Regulation and censory organization

The National Television and Radio Council of the Republic of Azerbaijan regulates and censors media and entertainment content in Azerbaijan. The organization has shut down news outlets for content considered objectionable by the authoritarian regime in Azerbaijan.

The agency was established on October 5, 2002, with the Decree of the President of the Republic of Azerbaijan.

Nominally, broadcasting is under Azerbaijani law free and state interference is forbidden, but in practice, the regime substantially curtails press freedom and freedom of speech.

== Activities ==
Activity of the Council includes ensuring the implementation of television and radio broadcasting policies and to regulate this activity. The main tasks of the council are:

- to regulate the actions of television and radio broadcasters;
- to secure public interest in broadcasting;
- to monitor compliance with the legislation on television and radio broadcasting.

The council is funded from the state budget.

== Members ==
The Council consists of 9 members. Three members of the Board are appointed for two years, three for four years, and three for six years. Members have the right to be reappointed. The members of the Council elect the chairman and the vice-chairman. The council is headed by the Chairman of the council. The Council determines the number of staff members of the Board, appoints its staff and creates structural units within the cost estimate.

== Cooperation ==
On 24–27 May 2004 the chairman of the Council Nusheravan Maharramov visited Turkey to establish cooperation with "Radio Televizyon Ust Kurulu" (RTUK) of Turkey.
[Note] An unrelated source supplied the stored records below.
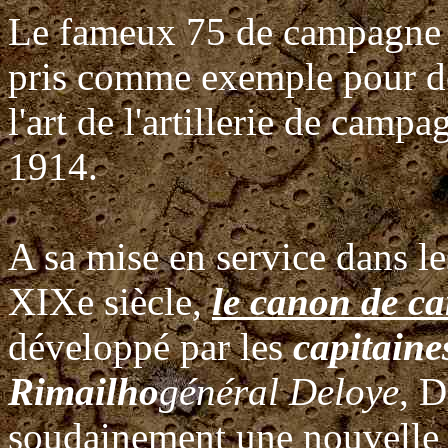
Le fameux 75 de campagne d
pris comme exemple pour dé
l'art de l'artillerie de camp
1914.
A sa mise en service dans le
XIXe siècle,
le canon de 
développé par les
capitaine
Rimailho
général Deloye
, D
soudainement une nouvelle ré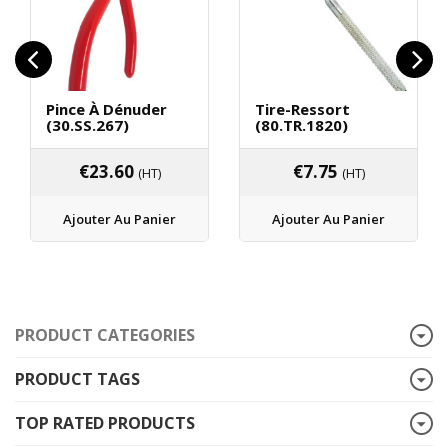
Pince À Dénuder
Tire-Ressort
(30.SS.267)
(80.TR.1820)
€
23.60
€
7.75
(HT)
(HT)
Ajouter Au Panier
Ajouter Au Panier
PRODUCT CATEGORIES
PRODUCT TAGS
TOP RATED PRODUCTS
The parties signed an agreement on "On cooperation and experience exchange".

=== Developments ===
On 24 February 2015, law passed on Amendments to the Law of the Republic of Azerbaijan "On Television and Radio Broadcasting".

On 15 December 2017, Law of the Republic of Azerbaijan on Amendments to the Law of the Republic of Azerbaijan "On Television and Radio Broadcasting" was passed.

The latest amendment was made on November 2, 2018, by the Law of the Republic of Azerbaijan on Amendments to the Law of the Republic of Azerbaijan "On Television and Radio Broadcasting".

At the meeting held on 19 May 2016, the presidential decree dated May 12, 2016 "On providing one-time financial aid to private broadcasters in the Republic of Azerbaijan" was discussed. 2 million manat were allocated to National Television and Radio Council from the reserve fund.

Within the framework of "National Program for Action to Raise Effectiveness of the Protection of Human Rights and Freedoms in the Republic of Azerbaijan", National Television and Radio Council prepared TV programs that educate and enlighten children and studied the possibility to establish a television for children in 2012–2013.

National Television and Radio Council arranges the exercises for the freedom of speech and thoughts for the mass media under the "National Program for Action to Raise Effectiveness of the Protection of Human Rights and Freedoms in the Republic of Azerbaijan".